So when your tired you feel all the negative feelings, all the loneliness, the anguish, the despair, the sadness, the depression. Laughing becomes a joke, & the joke is on you. So when you feel all the negative feelings, you will have the worse attitude, you become moody, the smallest things can easily irritate you, you hate the things that doesn’t go your way, you believe that you’re always right & find irrational reasons to show that you’re still right! & even anger makes you weak, irrational & insensitive you still enjoy having that behaviour!, then after all,… these feelings,.. all of these attitudes,… is simply because,….you’re tired.
I became so tired, i never realized that i became so selfish!!! so selfish that i even hate myself .
According to Mr. Webster selfish means:
- too much concerned with one’s own welfare or interests and having little or no concern for others; self-centered
- showing or prompted by self-interest
I’ve always thought that whatever my family is going through is my concern, because, they are my family, but i guess im not concern at all.
I think time is such a terrible thing it takes your happiness then leaves you with sad memories. My mother had a stroke, now she cant move half of her body, & it seems as if half of the house suffers the same thing, people who lives inside is as numb as her body is.
Never did I imagined her so weak, fragile & helpless. She was always strong in my eyes, stronger than my father, then in just that,… just like that… we have to assist her whenever she feels like going to the john, we need to help her everytime she eats, we need to remind her about her medicine, we need to be there….. but for my older sister there’s no “WE” its always “THEM”.

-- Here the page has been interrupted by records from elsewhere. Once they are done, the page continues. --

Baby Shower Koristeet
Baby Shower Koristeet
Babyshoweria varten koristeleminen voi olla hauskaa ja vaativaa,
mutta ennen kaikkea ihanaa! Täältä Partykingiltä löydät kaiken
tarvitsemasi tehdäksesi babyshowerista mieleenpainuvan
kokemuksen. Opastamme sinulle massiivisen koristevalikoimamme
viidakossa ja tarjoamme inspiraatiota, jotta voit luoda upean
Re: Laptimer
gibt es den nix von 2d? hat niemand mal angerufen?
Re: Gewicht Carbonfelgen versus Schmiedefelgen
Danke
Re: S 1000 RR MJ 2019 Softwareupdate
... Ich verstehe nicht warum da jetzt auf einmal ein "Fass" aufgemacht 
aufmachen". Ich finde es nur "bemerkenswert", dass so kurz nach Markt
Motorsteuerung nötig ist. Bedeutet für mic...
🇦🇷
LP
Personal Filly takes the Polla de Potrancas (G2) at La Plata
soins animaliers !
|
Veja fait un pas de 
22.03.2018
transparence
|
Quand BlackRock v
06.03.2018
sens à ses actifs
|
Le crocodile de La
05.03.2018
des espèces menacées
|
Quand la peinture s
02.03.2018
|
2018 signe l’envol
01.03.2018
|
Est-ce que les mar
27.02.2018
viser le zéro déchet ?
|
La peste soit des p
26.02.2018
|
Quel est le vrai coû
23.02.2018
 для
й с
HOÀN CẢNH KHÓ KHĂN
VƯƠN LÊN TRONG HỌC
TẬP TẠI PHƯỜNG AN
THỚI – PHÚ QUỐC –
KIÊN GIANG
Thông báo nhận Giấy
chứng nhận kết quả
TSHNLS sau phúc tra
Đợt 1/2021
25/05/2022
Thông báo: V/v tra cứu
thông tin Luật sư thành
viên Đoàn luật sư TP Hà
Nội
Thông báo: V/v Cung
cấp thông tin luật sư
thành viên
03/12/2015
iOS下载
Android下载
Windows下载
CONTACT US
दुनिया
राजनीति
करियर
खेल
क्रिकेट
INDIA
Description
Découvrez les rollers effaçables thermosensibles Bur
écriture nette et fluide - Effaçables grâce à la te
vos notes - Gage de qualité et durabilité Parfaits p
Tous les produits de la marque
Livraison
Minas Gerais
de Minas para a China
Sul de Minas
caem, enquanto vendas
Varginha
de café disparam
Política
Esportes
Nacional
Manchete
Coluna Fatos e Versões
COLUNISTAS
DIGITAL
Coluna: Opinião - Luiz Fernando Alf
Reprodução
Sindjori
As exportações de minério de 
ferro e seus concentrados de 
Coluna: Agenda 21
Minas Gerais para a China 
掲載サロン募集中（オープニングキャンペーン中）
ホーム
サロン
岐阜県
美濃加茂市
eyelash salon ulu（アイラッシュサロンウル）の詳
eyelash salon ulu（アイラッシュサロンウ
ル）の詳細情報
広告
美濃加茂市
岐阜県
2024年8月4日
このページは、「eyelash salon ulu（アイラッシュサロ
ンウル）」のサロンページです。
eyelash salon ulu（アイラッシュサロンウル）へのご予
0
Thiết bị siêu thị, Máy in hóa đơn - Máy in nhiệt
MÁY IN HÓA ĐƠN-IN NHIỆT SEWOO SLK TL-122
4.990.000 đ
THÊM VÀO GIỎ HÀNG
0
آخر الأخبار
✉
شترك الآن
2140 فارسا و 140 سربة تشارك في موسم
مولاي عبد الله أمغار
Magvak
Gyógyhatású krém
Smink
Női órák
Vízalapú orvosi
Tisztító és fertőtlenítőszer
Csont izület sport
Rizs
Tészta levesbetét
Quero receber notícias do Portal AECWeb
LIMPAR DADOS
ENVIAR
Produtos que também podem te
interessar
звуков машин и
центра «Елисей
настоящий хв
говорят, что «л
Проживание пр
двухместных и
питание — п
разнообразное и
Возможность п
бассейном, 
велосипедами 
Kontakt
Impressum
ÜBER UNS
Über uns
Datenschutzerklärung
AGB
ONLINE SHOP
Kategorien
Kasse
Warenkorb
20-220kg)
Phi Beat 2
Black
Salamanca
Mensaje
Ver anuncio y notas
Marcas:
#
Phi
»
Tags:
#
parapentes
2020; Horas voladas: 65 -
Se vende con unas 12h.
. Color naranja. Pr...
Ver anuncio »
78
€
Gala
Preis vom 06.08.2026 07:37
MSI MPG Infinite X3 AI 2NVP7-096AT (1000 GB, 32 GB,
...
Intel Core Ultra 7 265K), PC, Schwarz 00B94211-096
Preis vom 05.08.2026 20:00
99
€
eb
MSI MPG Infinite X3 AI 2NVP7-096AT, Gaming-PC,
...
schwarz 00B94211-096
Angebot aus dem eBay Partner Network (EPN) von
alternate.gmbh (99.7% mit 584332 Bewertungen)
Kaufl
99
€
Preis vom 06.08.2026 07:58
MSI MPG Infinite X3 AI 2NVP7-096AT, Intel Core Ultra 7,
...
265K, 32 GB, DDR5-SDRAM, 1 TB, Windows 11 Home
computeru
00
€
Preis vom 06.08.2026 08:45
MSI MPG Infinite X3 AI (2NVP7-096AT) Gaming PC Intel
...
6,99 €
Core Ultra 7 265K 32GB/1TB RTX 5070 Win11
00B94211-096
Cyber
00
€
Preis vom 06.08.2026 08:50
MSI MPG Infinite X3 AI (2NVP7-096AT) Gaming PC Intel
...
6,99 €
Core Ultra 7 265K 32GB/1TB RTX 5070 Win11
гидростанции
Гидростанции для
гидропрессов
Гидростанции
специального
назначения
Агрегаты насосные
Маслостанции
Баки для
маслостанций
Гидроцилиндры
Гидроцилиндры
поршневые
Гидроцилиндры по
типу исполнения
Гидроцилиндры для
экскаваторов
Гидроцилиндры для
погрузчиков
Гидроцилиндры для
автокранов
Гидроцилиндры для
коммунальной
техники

You see, my sister & I, we used to be as close as A & B is in the alphabets, we used to go out together, watch movies together, eat together, talk to each other, we bacame so close, so close that i didn’t realize that i had a certain limit with her. And now she thinks dont belong in the so called “WE” with my mother. It hurts that she thinks that way, it hurts more that i didn’t realize that i dont belong in that “WE” society. Maybe because of me not being concern to anyone but myself!, of my selfish acts, the constant sleep overs, the late nights & me not being there all the time, i’m not helping in anyway i’m making thing worse, i think. Now i’ve lost the mother i used to know, & my sister i used to be with.
I’ve lost my tired tires, i’ve lost myself, all i have is a selfish person, that cant even be there, atleast for her family. I hate myself well i never liked myself, i’m always tired with the person within me, the person outside makes me sick so i really hate me. I dont like to point out my key points here its non-sense, i dont want to defend myself either besides my zodiac sign, the astrological rabbit, the stone topaz & the month of november has the same opinion with my sister & mother i am selfish, even the movie in the bus made me realize how selfish i am “those with sweethearts are selfish”. I have a sweet heart but not “the” sweetheart thing.
I’m not just tired, now i’m a bit sick too,.. i’m always like this when life hits more than just a bump, when it drizzle then turn to a storm, when i’m there, almost there ready to give up………i feel sick & tired.